Although we hold appellant's allegations and evidence are insufficient to show a tort of outrage claim, we do believe, when viewing the evidence in her favor, a fact issue exists regarding her wrongful discharge cause of action against HCA. In Sterling Drug, Inc. v. Oxford, 294 Ark. 239, 743 S.W.2d 380 (1988), we adopted the rule that if an employee is discharged for exercising a statutory right, or for performing a duty required by law or the reason for the discharge was in violation of some other well established public policy, we would recognize the employee's wrongful discharge claim as an exception to the employment at will doctrine.

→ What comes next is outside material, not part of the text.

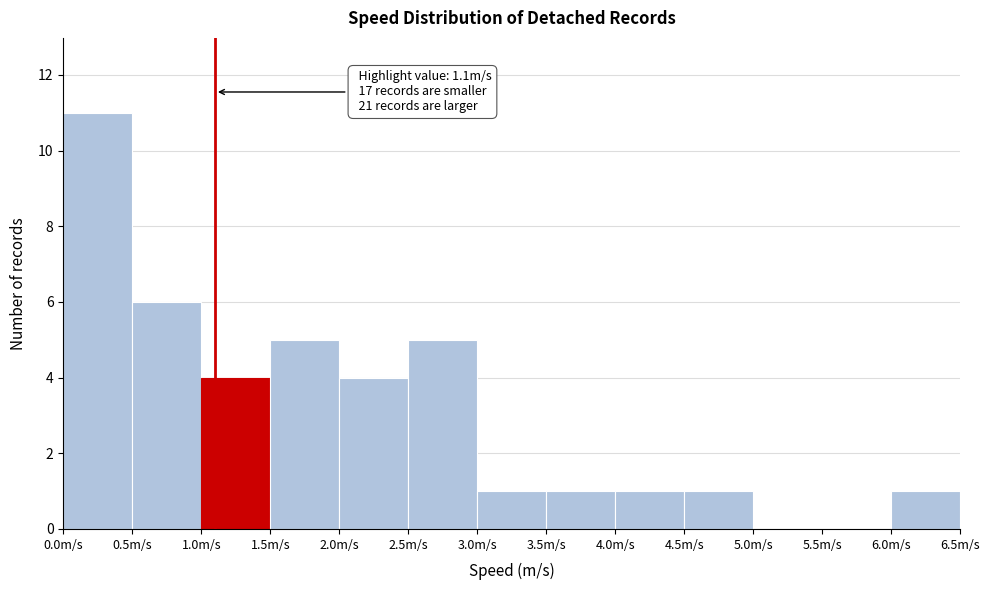

Over which range of the x-axis is the bar tallest?

0.0 to 0.5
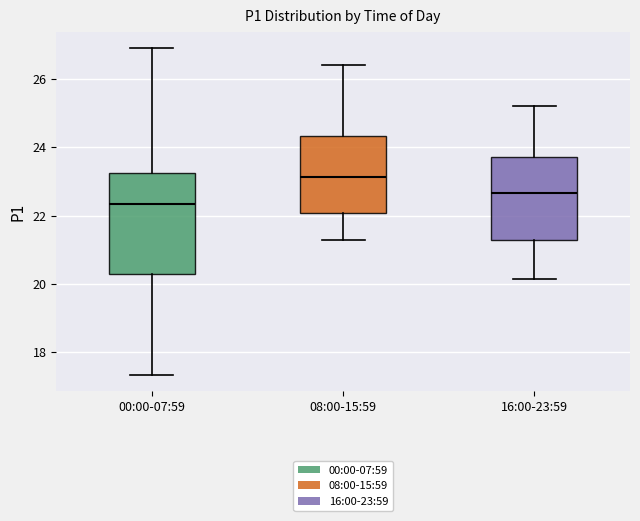

Which box has the highest median line?

08:00-15:59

In reviewing motions for summary judgment, the burden is one the moving party to demonstrate that there is no genuine issue of fact for trial. Prater v. St. Paul Insurance Co., 293 Ark. 547, 739 S.W.2d 676 (1987). Summary judgment is not proper where evidence, although in no material dispute as to actuality, reveals aspects from which inconsistent hypotheses might reasonably be drawn and reasonable men might differ. Id. In the present case, HCA states that the appellant was terminated for reasons unrelated to any alleged violation of public policy. Further, HCA argues, or at least implies, that the appellant did not know how to evaluate or review the charts she discussed with Chandler, and besides it did not matter how she evaluated the AFMC criteria and the two disputed charts because her actions did not bear on whether Medicaid reimbursements were made. Such arguments ignore the fact that the entire reason for appellant's employment with HCA arose out of federal statutory and regulatory requirements that are designed to contain medical costs. AFMC criteria are employed to further that purpose, and utilization coordinators like *574 the appellant, are, at least in some part, provided to implement this federal program. Appellant alleged and testified that she was told to falsify records which she is required to complete and certify. HCA, on the other hand, summarizes its position by saying appellant was not requested to falsify anything but she simply did not know how to review the two disputed charts. Undoubtedly an employer's request to falsify a business record used in achieving the purposes of a program required by law of medical providers violates public policy.
It may well be that when further evidence is presented at trial, HCA may sustain its position that appellant altogether failed in performing her duties which caused her termination and no falsification existed or was intended. The state of the record on motion for summary judgment does not resolve that fact issue, and therefore, we reverse and remand this cause for trial on the wrongful discharge issue.
Because we affirm the trial court's decision dismissing the tort of outrage claims against HCA and Dr. Riegler, we need not address Riegler's cross-appeal. For the reasons stated above, we affirm in part and reverse and remand in part.
HICKMAN, J., would affirm on all points.NOTES
 Appellant's application for benefits had "insubordination" as the reason for termination, but she denied she provided that reason. The Arkansas Appeal Tribunal found appellant did not defy a direct order, was not insubordinate and awarded her benefits.